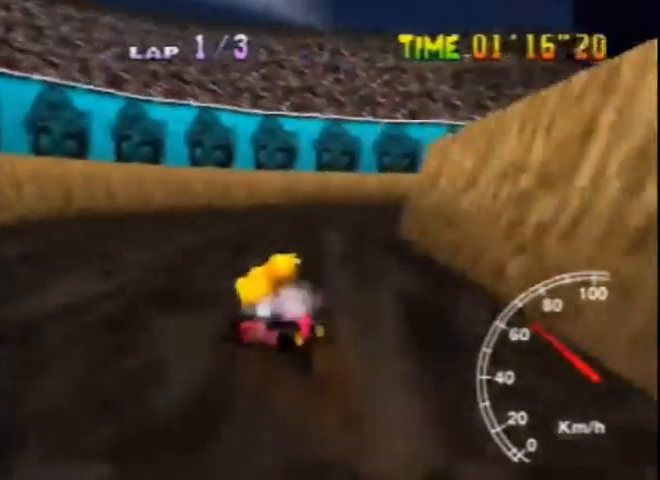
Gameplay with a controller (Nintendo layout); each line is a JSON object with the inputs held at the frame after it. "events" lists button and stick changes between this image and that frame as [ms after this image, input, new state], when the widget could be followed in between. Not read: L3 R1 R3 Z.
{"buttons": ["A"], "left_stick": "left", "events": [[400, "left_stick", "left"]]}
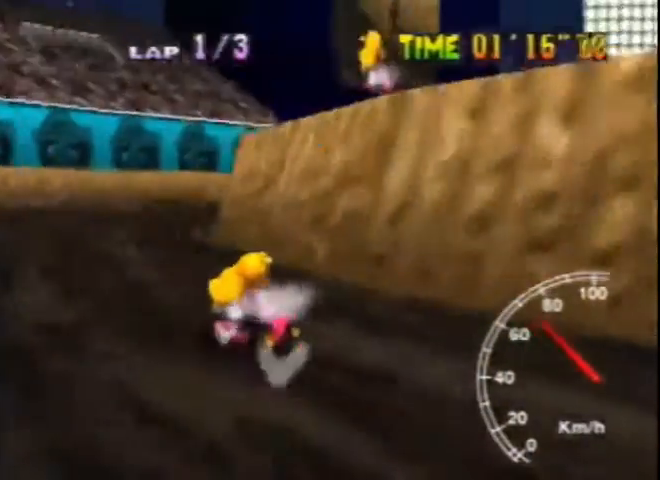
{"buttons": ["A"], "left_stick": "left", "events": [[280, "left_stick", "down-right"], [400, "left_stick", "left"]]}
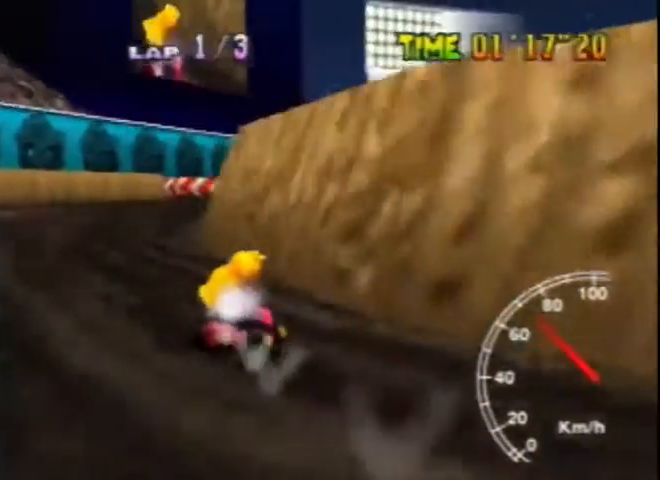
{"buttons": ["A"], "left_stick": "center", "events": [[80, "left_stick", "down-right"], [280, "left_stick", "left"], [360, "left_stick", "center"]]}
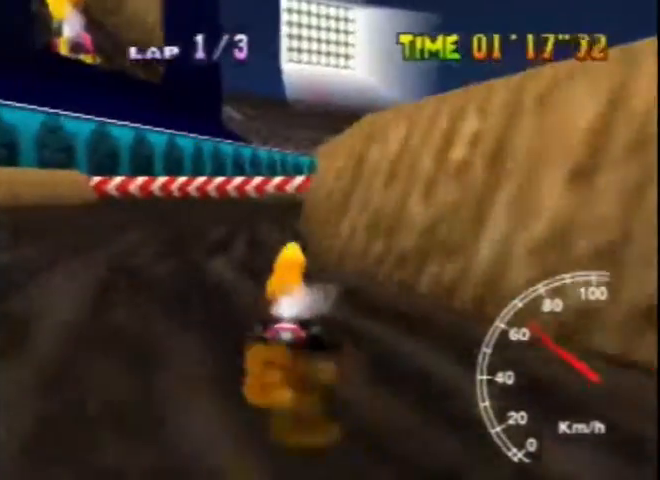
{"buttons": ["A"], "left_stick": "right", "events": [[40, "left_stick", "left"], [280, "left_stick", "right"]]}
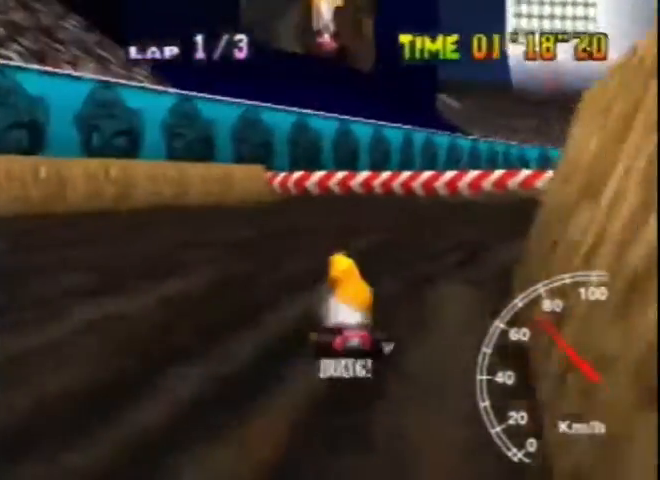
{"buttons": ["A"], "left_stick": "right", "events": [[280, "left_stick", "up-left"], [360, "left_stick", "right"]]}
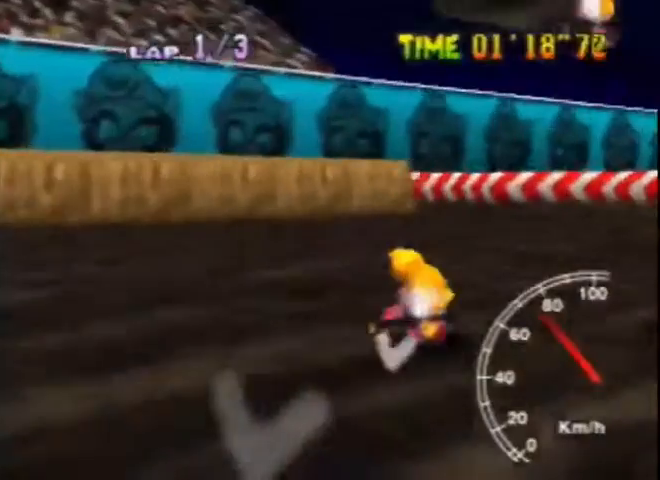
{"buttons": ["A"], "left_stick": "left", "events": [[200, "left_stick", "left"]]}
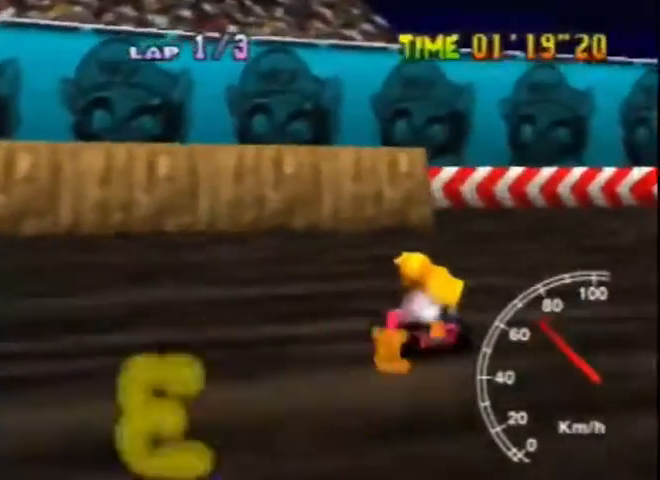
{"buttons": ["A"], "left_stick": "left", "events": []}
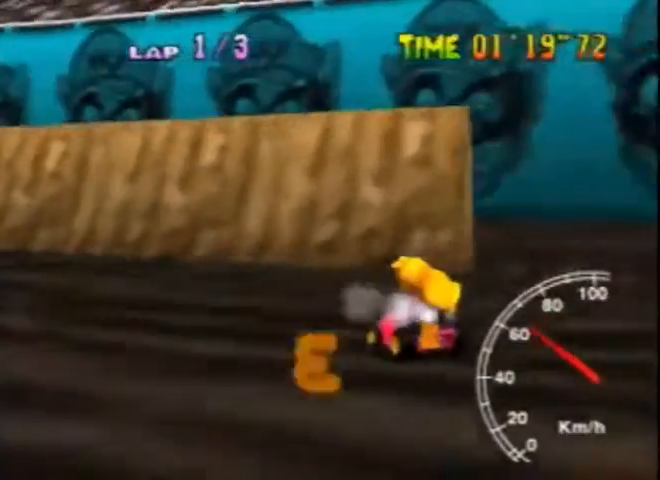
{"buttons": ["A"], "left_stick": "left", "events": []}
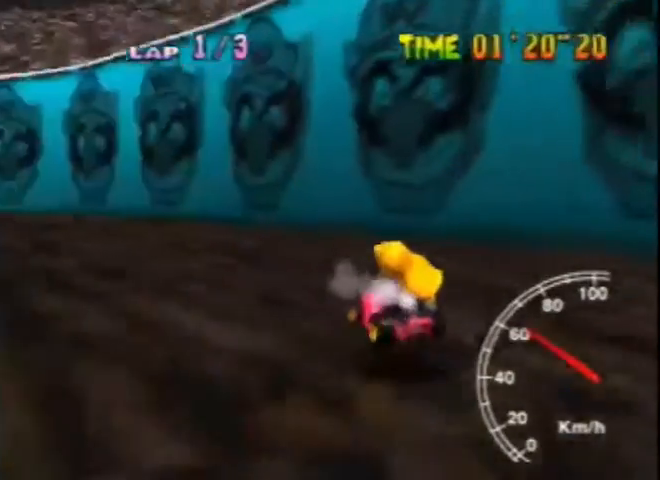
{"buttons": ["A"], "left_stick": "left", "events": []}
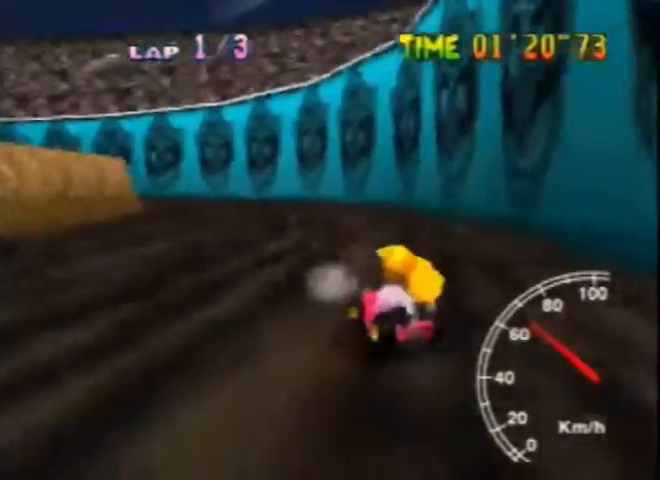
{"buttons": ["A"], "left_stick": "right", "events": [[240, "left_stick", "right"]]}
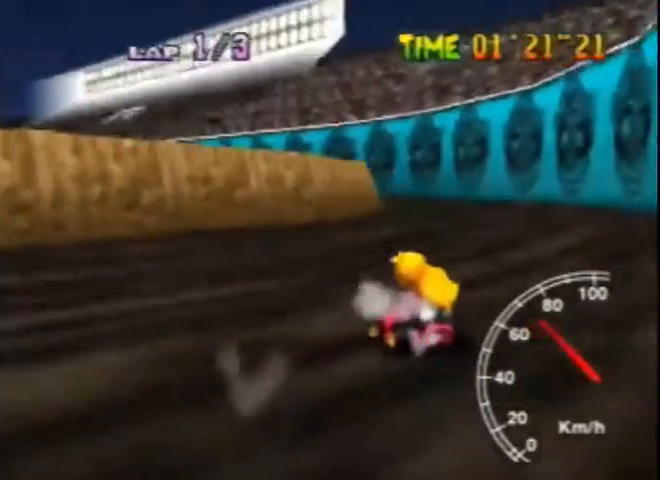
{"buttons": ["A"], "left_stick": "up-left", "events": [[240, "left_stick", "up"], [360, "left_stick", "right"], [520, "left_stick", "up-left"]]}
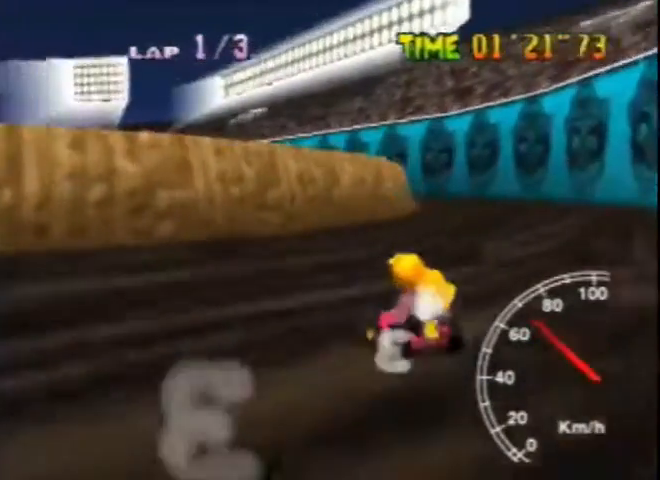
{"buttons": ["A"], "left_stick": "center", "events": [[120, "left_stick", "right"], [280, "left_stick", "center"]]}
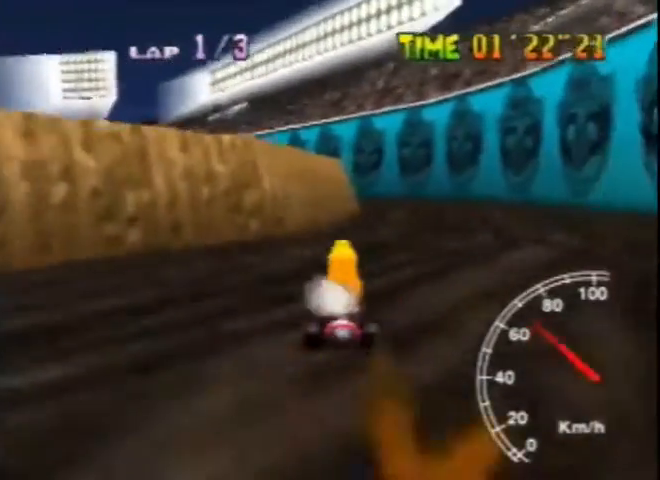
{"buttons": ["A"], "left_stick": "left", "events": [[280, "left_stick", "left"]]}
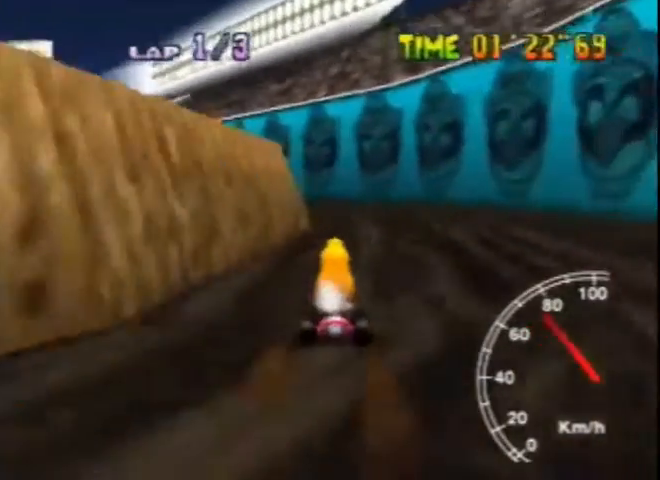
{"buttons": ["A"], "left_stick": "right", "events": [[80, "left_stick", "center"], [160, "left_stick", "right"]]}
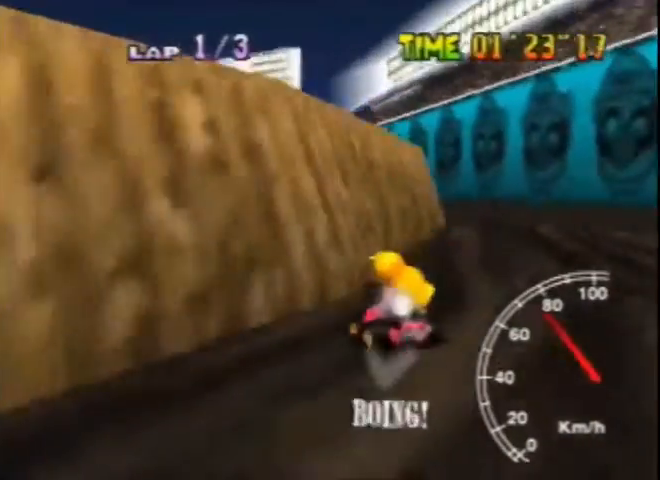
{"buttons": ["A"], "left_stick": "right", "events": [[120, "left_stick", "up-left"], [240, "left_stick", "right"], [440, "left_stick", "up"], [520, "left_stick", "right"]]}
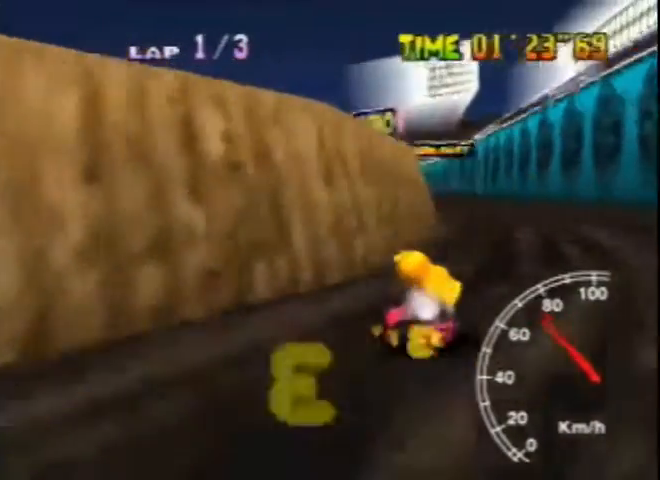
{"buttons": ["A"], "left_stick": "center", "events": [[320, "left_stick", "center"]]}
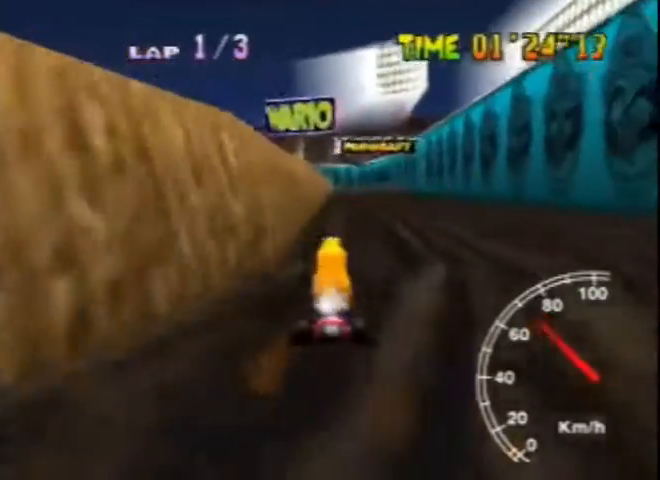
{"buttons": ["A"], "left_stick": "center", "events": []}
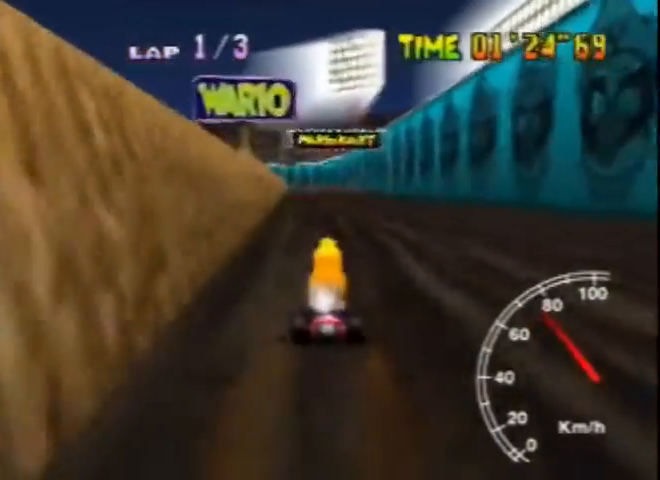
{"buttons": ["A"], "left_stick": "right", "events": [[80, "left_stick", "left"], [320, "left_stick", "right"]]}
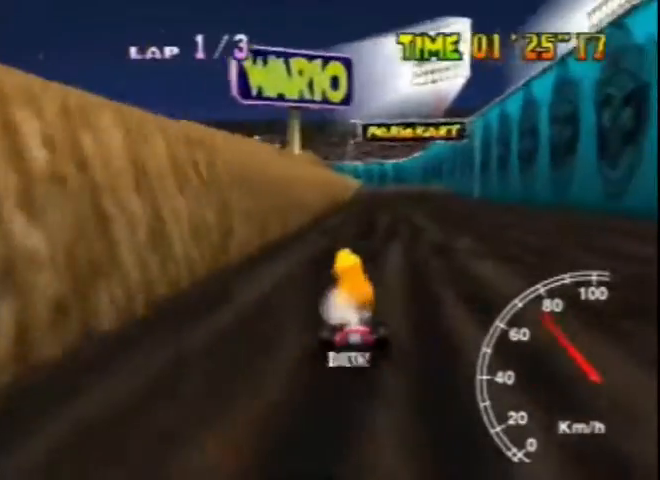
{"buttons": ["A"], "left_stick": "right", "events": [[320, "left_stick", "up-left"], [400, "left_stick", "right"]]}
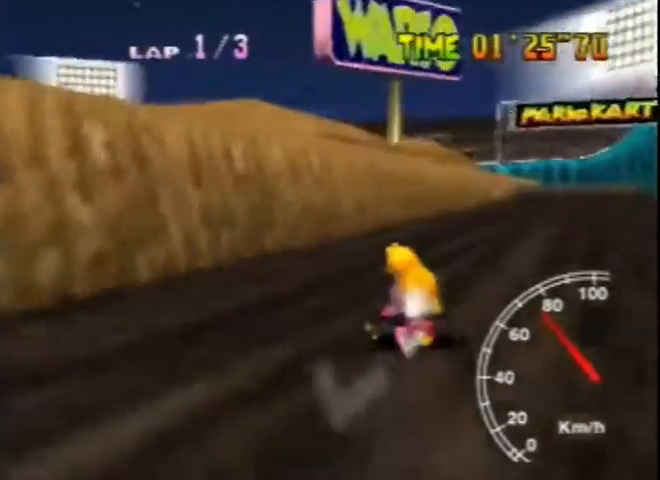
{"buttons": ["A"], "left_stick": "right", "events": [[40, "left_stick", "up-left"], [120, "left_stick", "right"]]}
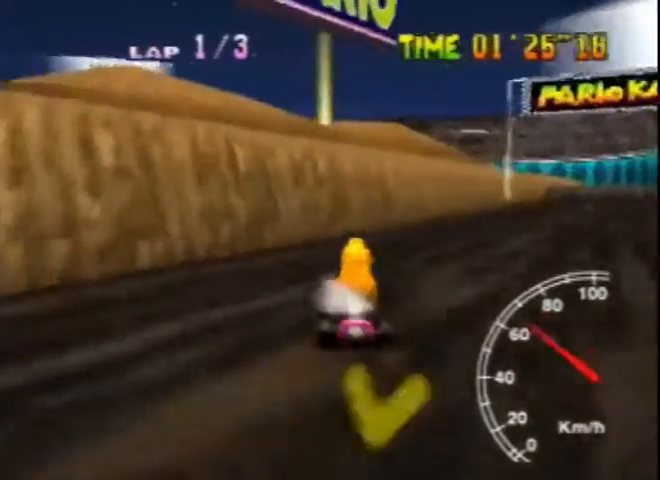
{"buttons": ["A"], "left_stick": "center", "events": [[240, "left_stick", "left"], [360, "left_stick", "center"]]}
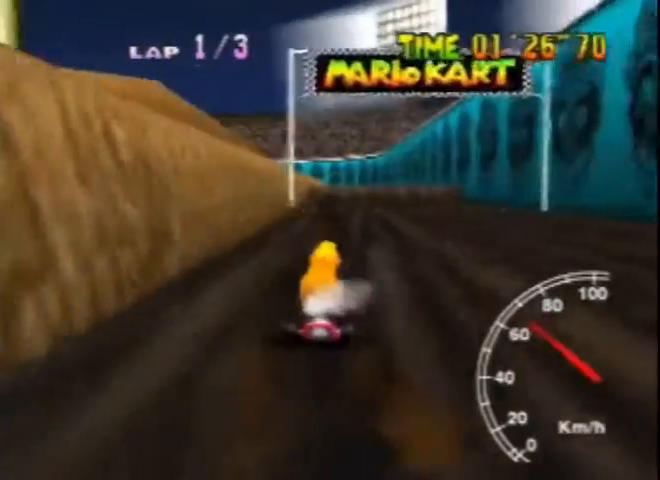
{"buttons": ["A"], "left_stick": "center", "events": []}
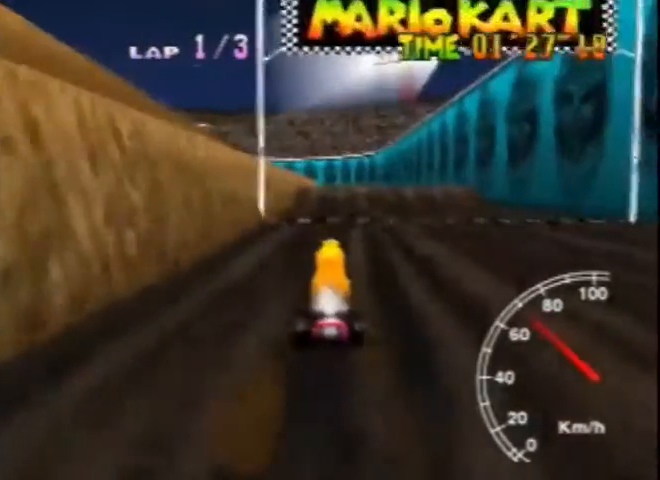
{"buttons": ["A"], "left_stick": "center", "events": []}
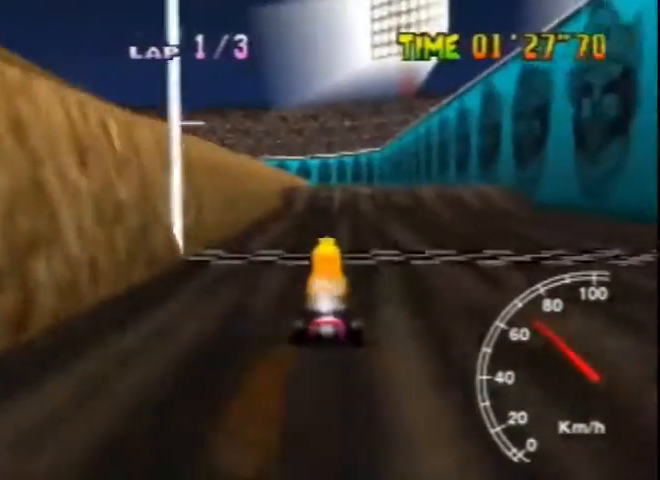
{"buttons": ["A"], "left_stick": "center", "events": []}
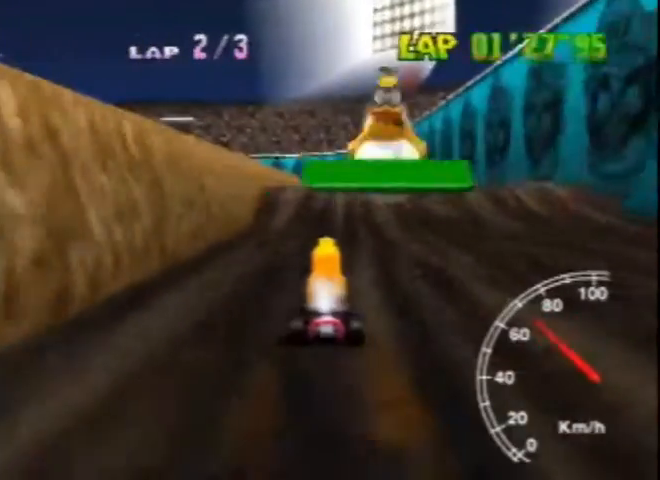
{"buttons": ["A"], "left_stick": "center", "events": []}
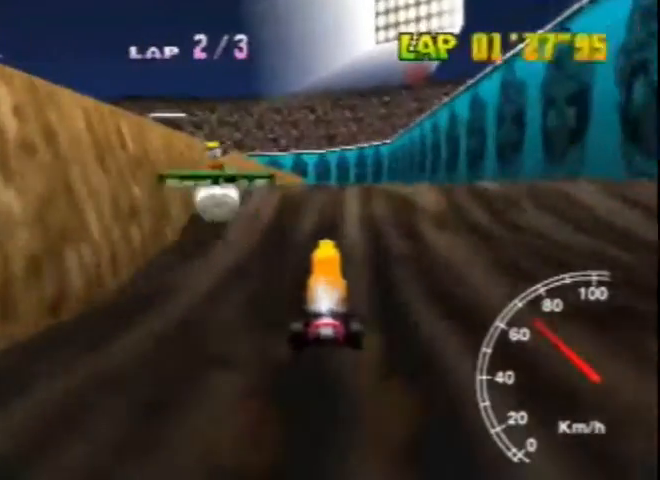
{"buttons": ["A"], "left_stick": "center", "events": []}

■ ■ ■ ■ ■ ■ ■

_Requirement_.
Wherever the string "right" occurs in the entries, copy that whole line.

_Answer area_.
{"buttons": ["A"], "left_stick": "left", "events": [[280, "left_stick", "down-right"], [400, "left_stick", "left"]]}
{"buttons": ["A"], "left_stick": "center", "events": [[80, "left_stick", "down-right"], [280, "left_stick", "left"], [360, "left_stick", "center"]]}
{"buttons": ["A"], "left_stick": "right", "events": [[40, "left_stick", "left"], [280, "left_stick", "right"]]}
{"buttons": ["A"], "left_stick": "right", "events": [[280, "left_stick", "up-left"], [360, "left_stick", "right"]]}
{"buttons": ["A"], "left_stick": "right", "events": [[240, "left_stick", "right"]]}
{"buttons": ["A"], "left_stick": "up-left", "events": [[240, "left_stick", "up"], [360, "left_stick", "right"], [520, "left_stick", "up-left"]]}
{"buttons": ["A"], "left_stick": "center", "events": [[120, "left_stick", "right"], [280, "left_stick", "center"]]}
{"buttons": ["A"], "left_stick": "right", "events": [[80, "left_stick", "center"], [160, "left_stick", "right"]]}
{"buttons": ["A"], "left_stick": "right", "events": [[120, "left_stick", "up-left"], [240, "left_stick", "right"], [440, "left_stick", "up"], [520, "left_stick", "right"]]}
{"buttons": ["A"], "left_stick": "right", "events": [[80, "left_stick", "left"], [320, "left_stick", "right"]]}
{"buttons": ["A"], "left_stick": "right", "events": [[320, "left_stick", "up-left"], [400, "left_stick", "right"]]}
{"buttons": ["A"], "left_stick": "right", "events": [[40, "left_stick", "up-left"], [120, "left_stick", "right"]]}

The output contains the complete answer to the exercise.